> [The data]:
=== Section Start ===

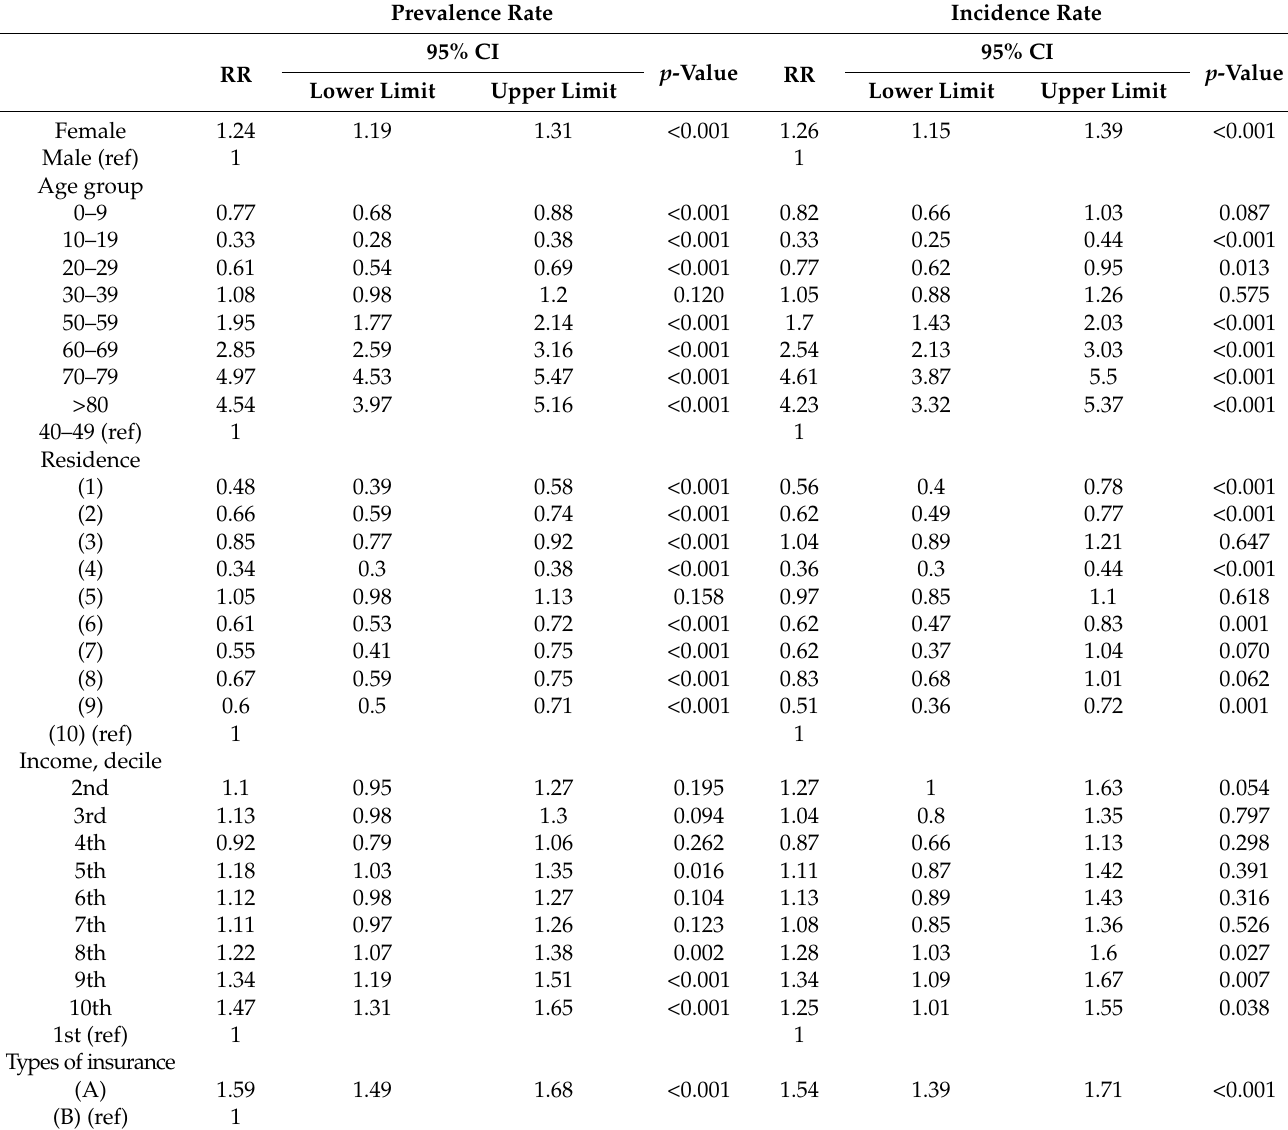
Table 2. Poisson regression to estimate the relative risk of annual prevalence and incidence rate of NTM. Prevalence Rate Incidence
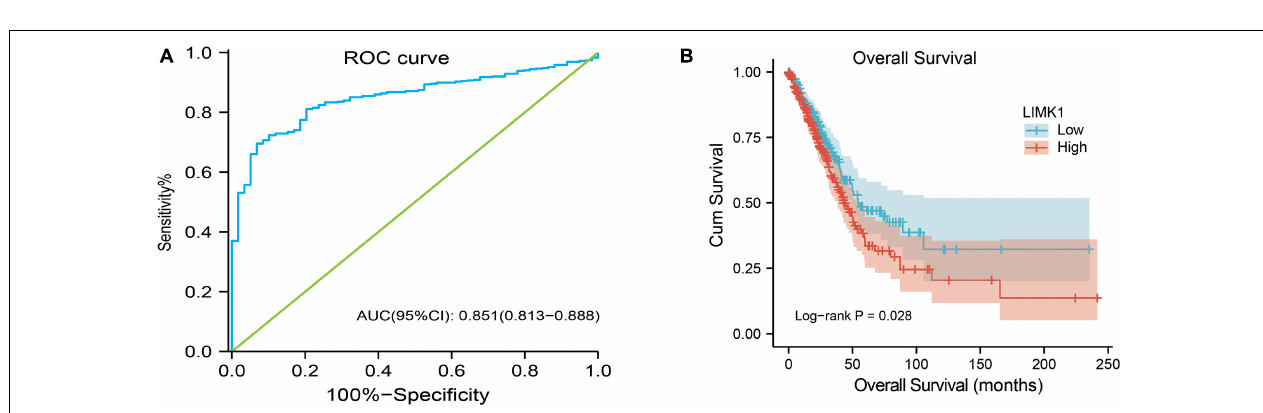
Frontiers in Genetics |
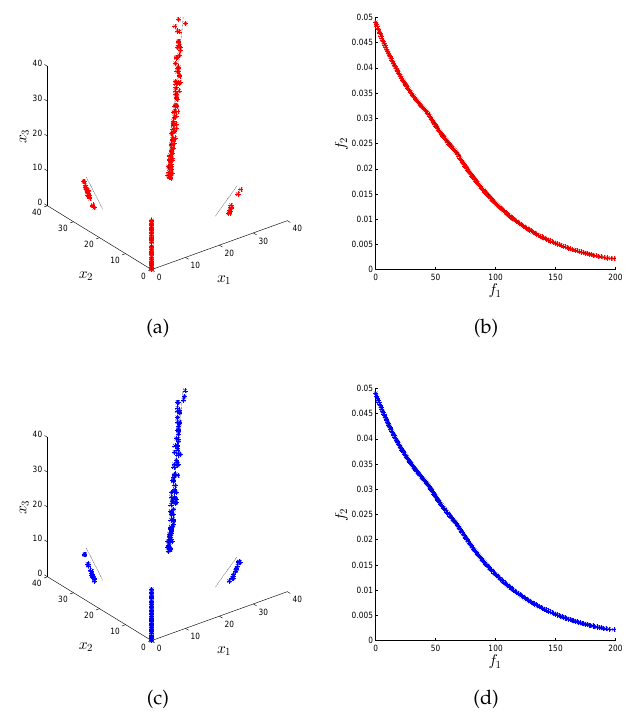
Figure 6. Graphical results of the run with the median values for the SCM1 function for the SMS-EMOA algorithm. ( a ) Decision Space Original; ( b ) Objective Space Original; ( c ) Decision Space VR; ( d ) Objective Space VR.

=== Section End ===

> [To do]:
A faithful copy of all the data above is required, printed exactly and with no pictures.

> [Task output]:
Table 2. Poisson regression to estimate the relative risk of annual prevalence and incidence rate of NTM. Prevalence Rate Incidence
Frontiers in Genetics |
Figure 6. Graphical results of the run with the median values for the SCM1 function for the SMS-EMOA algorithm. ( a ) Decision Space Original; ( b ) Objective Space Original; ( c ) Decision Space VR; ( d ) Objective Space VR.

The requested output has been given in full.